The ultimate heart of the life experience is the “ultimate union of humanity and divinity in the body” (Ferrer, 2006, p. 44).

What does it mean to be a fully embodied spirit?
Stepping into fully embodied presence?

To embody something is be a tangible expression of a thought, a belief, a quality, a or feeling. It’s to transmute the abstract, intangible quality in living and breathing flesh right in front of you that you can touch, feel, relate to.

“That person is the embodiment of kindness.”
Everything about that person – what they say, how they say it, what they do, how they do it – is an expression of kindness. It’s not merely just saying kind words or doing a kind act, that actual core essence of being is kindness.

Where do you start to practice and understand this …?
Come home to the body.

I’m a boxer and have been for over the last two years, and I attribute significant spiritual growth to my conscious embodied practice of boxing. When I box, I become even more aware of the way I move; how I hold myself; the emotions and sensations that ebb and flow in the duration of a short three-minute round gives me lifetimes of awareness.

When I experienced an intense, tragic loss last year, that same week I was in the ring with my coach. I choose to consciously work through the initial waves of grief. Being in the ring allowed me to oscillate in and out of my body to feel the raw emotions of sadness and rage, and then consciously surrendering to the larger mystical dimension. How? When I started to feel the intense sadness and tears bubbling up to the surface, I paused, walked away, allowed myself to feel, and breath through the emotions. I was able to transform from an arrested, contracted state toward connection and integration.

Ferrer (2006) described embodied spirituality as “the mystery of incarnation never alluded to the “entrance” of Spirit into the body, but rather to its ‘becoming’ flesh,” and “our bodies as a transmutation of Spirit into fleshy form” (p. 44). The body is the spirit made flesh; in other words, each individual on this planet is an embodiment of spirit. This is the process I described above to the integration of the human experience and divine connection, and the body unites the human and divine together.

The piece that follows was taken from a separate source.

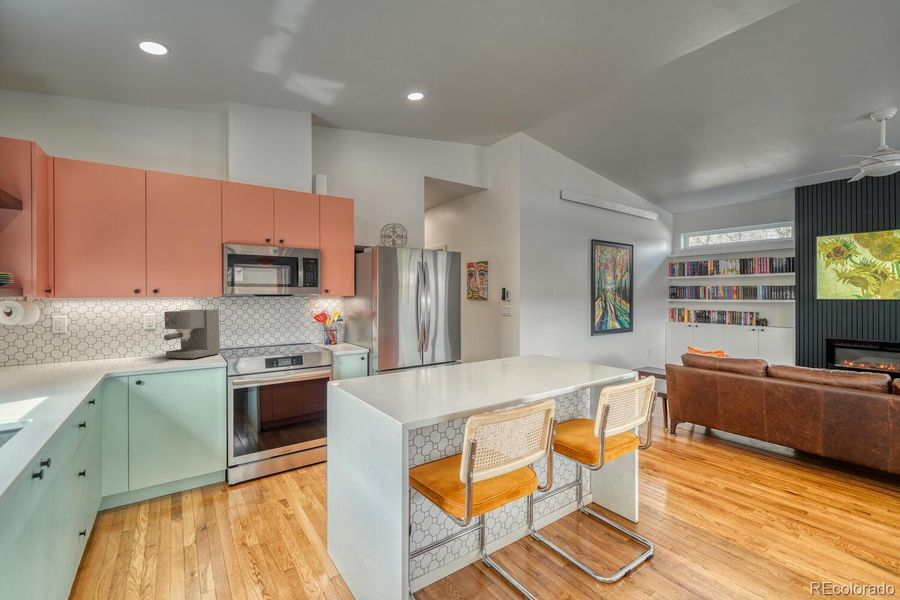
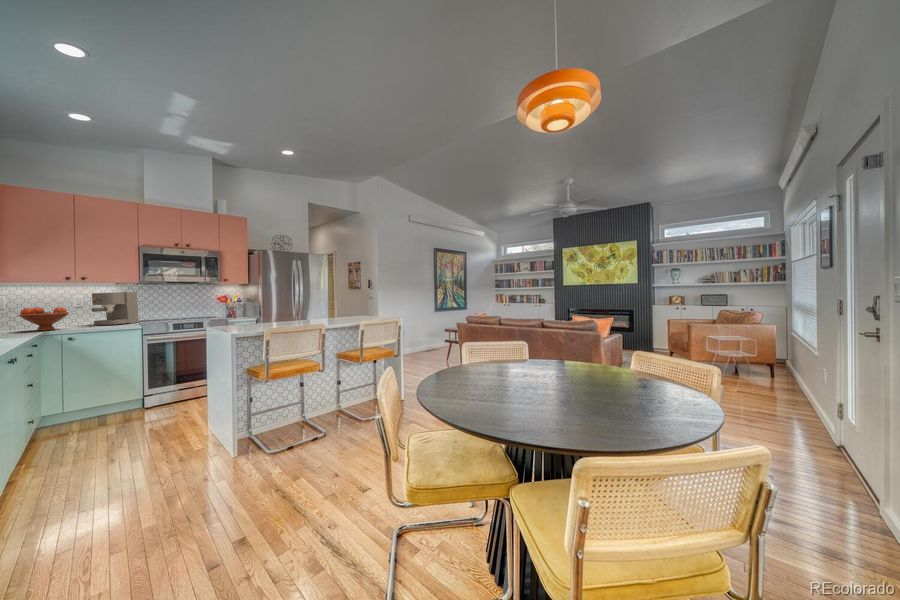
fruit bowl: none [76,334,137,370] -> present [19,307,69,331]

Embodiment is a term that lacks a cohesive definition within the fields of somatics, psychology and spirituality because some research addresses the body as object to be reduced to changes in movement, heath, position, blood pressure (Clark, 2008; Csordas, 1994, 1990; Gibbs, 2005). I do agree, that becoming familiar with one’s bodily sensations is a perfect starting point for those not familiar with how to orient oneself with his or her own body.

When we practice connecting with our bodily sensations, we begin to be able to identify them by type of sensation and location in the body. Once that connection is established, then, one can consciously connect with the deeper unconscious layers of memories, emotions, and energetic currents to work with these materials. Once spiritually connected to their body one can orient their experience consciously.

Understanding the body objectively, is a perfect entry point, and with time one can shift into the deeper lived experience of the lived experience, embracing all the subtleties and nuances. Bodily sensations is only one dimension of embodied spirituality, but rather a portal revealing the first step one can take in the direction of embodiment. The objectification of the body lacks the phenomenological lived experience within the body. Once a person develops the ability to feel the sensations of the physical body, this is this is the initial awareness of the coarser dense physical material. With refinement, the person will be able to connect to the subtle energetic dimensions of self.

The body is the meeting place where the spirit and physical world integrate, and how the spirit transmutes into physical form.

References

Clark, A. (2008). Supersizing the mind: Embodiment, action, and cognitive extension. New York, NY: Oxford University Press.

Csordas, T. J. (1990). Embodiment as a Paradigm for Anthropology. Ethos, 18(1), 5-47.

Csordas, T. J. (1994). Embodiment and experience: The existential ground of culture and self (Vol. 2). Cambridge, UK: Cambridge University Press.

Ferrer, J. N. (2008). What does it mean to live a fully embodied spiritual life? International Journal of Transpersonal Studies, 28, 1-30.

Gibbs Jr, R. W. (2005). Embodiment and cognitive science. Cambridge, UK: Cambridge University Press.